Voilà un bel exemple de critique constructive, et d’autocritique.

Plus loin, parlant de l’interdiction des rassemblements, D. P. explique que ce n’est pas une question de nombre de personnes présentes, mais de densité dans un même lieu. L’important, c’est la distanciation physique.


Samedi 29 février

La France suit l’exemple de la Suisse. Avec 100 cas, un second cluster identifié dans l’Oise et 5 communes confinées, elle interdit les manifestations de plus de 5000 personnes. Je fulmine devant ces déclarations sans le moindre fondement épidémiologique. Parlez plutôt de distanciation physique et d’hygiène des mains, bon sang. L’agacement de D. P. monte d’un cran.

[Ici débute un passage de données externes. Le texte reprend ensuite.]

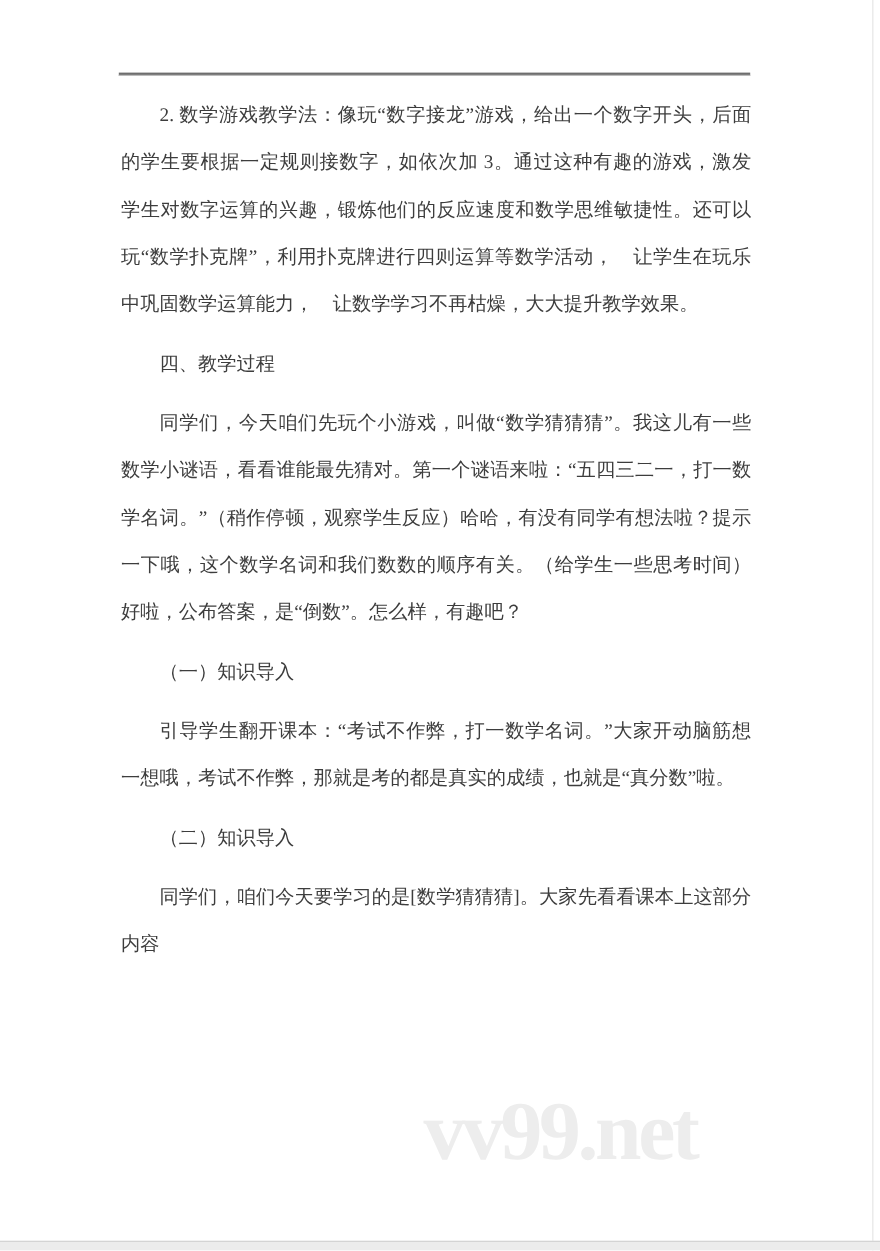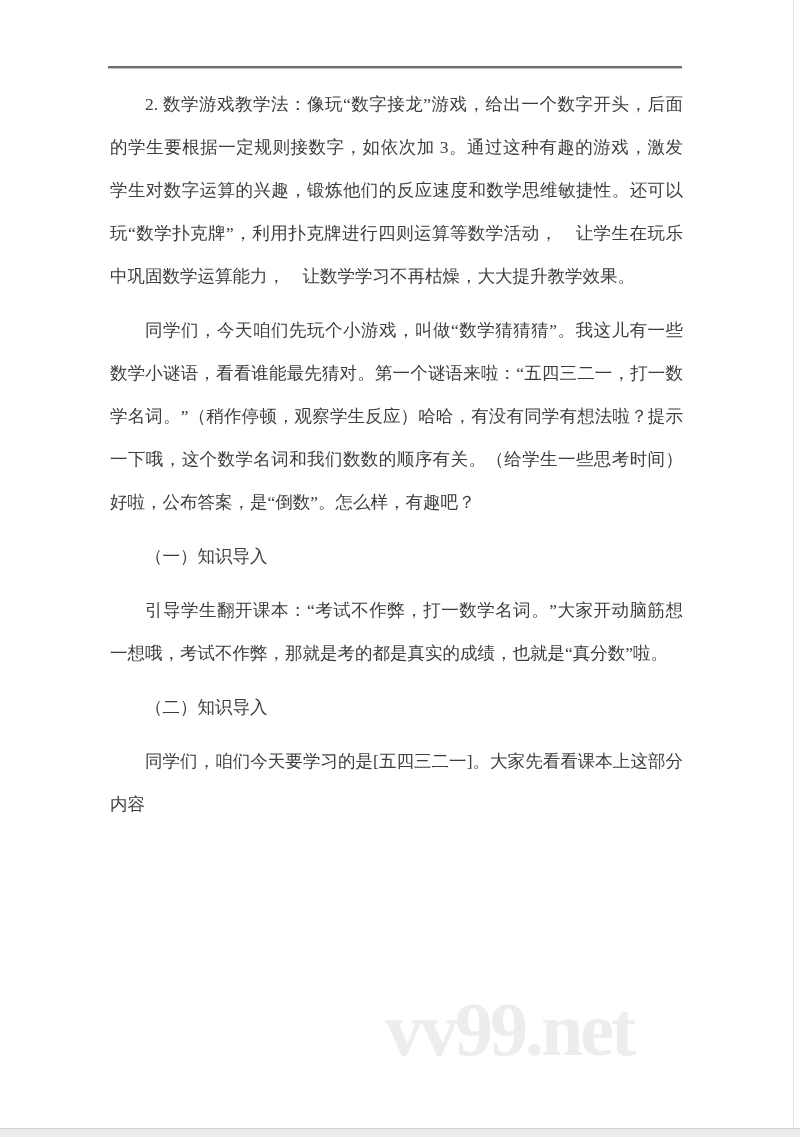--- a/index.html
+++ b/index.html
@@ -80,6 +80,7 @@
 
   <div class="content">
     <div class="para">2. 数学游戏教学法：像玩“数字接龙”游戏，给出一个数字开头，后面的学生要根据一定规则接数字，如依次加 3。通过这种有趣的游戏，激发学生对数字运算的兴趣，锻炼他们的反应速度和数学思维敏捷性。还可以玩“数学扑克牌”，利用扑克牌进行四则运算等数学活动，　让学生在玩乐中巩固数学运算能力，　让数学学习不再枯燥，大大提升教学效果。</div>
+    <div class="para">四、教学过程</div>
     <div class="para">同学们，今天咱们先玩个小游戏，叫做“数学猜猜猜”。我这儿有一些数学小谜语，看看谁能最先猜对。第一个谜语来啦：“五四三二一，打一数学名词。”（稍作停顿，观察学生反应）哈哈，有没有同学有想法啦？提示一下哦，这个数学名词和我们数数的顺序有关。（给学生一些思考时间）好啦，公布答案，是“倒数”。怎么样，有趣吧？</div>
     <div class="para">（一）知识导入</div>
     <div class="para">引导学生翻开课本：“考试不作弊，打一数学名词。”大家开动脑筋想一想哦，考试不作弊，那就是考的都是真实的成绩，也就是“真分数”啦。</div>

Après Hong Kong et Singapour, la peur de manquer de papier toilette gagne les États-Unis. Comment dire ? J’ai du mal à suivre toutes les conséquences de l’épidémie. C’est la troisième fois que D. P. s’étonne, c’est le moins que l’on puisse dire, de la place prise par le papier toilette, dont on ignorait jusque-là le caractère essentiel, pour ne pas dire vital aux yeux de certains.

C’est sur cette interrogation existentielle que se termine ce premier chapitre.